Two Years Later: More Grace For Each Moment

Dearly Beloved Friends: I'm spending some time this week with my family and offer you a piece that I wrote two years ago. Within the reflection is the link to another musing entitled, "Grace for the Moment." How time gives us perspective! As I revisited both of the musings, my heart filled with gratitude for the people God brings into our lives at the right moments, in the right timing. Perhaps that is where true healing begins: stepping out of our time zone into the vulnerable hourglass of a God whose love never runs out.

Let The Healing Begin (March 27, 2014)

The people who were standing fell backwards, and the people seated in wheelchairs stood up.

If someone had asked me fifteen years ago what a "healing service" was, this would have been my description. Dramatic, physical reversals occurred before our eyes. Blaring from microphones were testimonies of vanished pain. Ministers like Kathryn Kuhlman, Oral Roberts, and Benny Hinn became household names because of the miracles happening in their services. They also became well-known for investigations into the "validity" of these signs and wonders.

The concerns are understandable. Were these healing tales simply tall tales used as marketing schemes? As the body of Christ, we must hold each other accountable. It is heartbreaking when a brother or sister "uses" faith for selfish gain. Repentance, confession, forgiveness, and restoration are necessary responses by the Church. But we on the other side of the television screen only hear half of the story so often. We hear either the good or the bad, and in the case of televangelists, what we usually hear is the bad.

Some of us, in our disillusionment, may have responded to these scandals by writing off healing as a 21st century reality.

We might say that the miracles Jesus did in the gospels don't occur now.

We could say that all of those "healings" we saw on TV were contrived.
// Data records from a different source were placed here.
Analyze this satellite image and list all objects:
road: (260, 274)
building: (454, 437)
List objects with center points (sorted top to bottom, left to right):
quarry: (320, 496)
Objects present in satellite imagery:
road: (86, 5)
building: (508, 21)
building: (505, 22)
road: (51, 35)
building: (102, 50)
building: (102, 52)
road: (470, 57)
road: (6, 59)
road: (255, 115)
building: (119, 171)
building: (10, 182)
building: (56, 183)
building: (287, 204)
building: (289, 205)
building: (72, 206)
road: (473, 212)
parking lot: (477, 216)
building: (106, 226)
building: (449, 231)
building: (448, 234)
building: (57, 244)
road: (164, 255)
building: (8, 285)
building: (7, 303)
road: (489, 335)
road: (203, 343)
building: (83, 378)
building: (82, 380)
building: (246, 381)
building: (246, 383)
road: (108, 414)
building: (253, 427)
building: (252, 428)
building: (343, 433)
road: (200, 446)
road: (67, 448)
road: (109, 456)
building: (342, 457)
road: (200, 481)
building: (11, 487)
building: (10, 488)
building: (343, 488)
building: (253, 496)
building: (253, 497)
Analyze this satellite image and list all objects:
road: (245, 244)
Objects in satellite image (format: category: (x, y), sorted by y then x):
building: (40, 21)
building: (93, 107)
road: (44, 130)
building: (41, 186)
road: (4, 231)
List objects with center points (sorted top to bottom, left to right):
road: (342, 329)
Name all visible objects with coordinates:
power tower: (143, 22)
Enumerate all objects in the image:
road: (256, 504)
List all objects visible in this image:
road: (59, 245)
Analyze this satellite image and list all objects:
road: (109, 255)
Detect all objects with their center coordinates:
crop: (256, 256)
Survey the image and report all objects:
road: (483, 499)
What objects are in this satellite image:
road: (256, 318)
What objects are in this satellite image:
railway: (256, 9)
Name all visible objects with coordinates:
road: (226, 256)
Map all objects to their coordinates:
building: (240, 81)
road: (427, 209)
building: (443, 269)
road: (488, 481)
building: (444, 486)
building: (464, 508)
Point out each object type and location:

Friends, when we start claiming what is (and is not) the work of the Holy Spirit in absolute terms, we are stepping into precarious territory.

The Holy Spirit works in the glamorous, jam-packed arenas as well as the simple, country-church altars. The Holy Spirit works in spite of greedy leaders, critical onlookers, and the messes that all of us are. The Holy Spirit works through the messiness of us all whether on or off the television.

And where the Spirit of the Lord is, there is healing.

Today, if someone were to ask me what a healing service is, I would share a story from this blog. Recently revised and published by Fidelia's Sisters, a publication of The Young Clergy Women Project, Grace For the Moment tells the story of a pastor who was leading worship one Sunday morning with a broken heart. Through the whispered love of a congregation, her healing began in song and liturgy.

This past Sunday, the same pastor administered the anointing of oil at a quarterly Service of Healing. The same altar that had absorbed her tears, my tears, held the heartache of saints who knelt for a healing touch and a holy meal.

Why do churches so often avoid services of healing and reconciliation?

Why are they not a more central part of our gathered life?

Why do we avoid God's miraculous power in fear or skepticism?

It's time to reclaim healing as a priority in our communities of faith.

Looking back, perhaps my perception of a "healing service" really hasn't changed that much. We fell into God's embrace as we knelt together. We rose from the rail as others have stood from wheelchairs over the years. Falling down. Getting up. By a power not our own.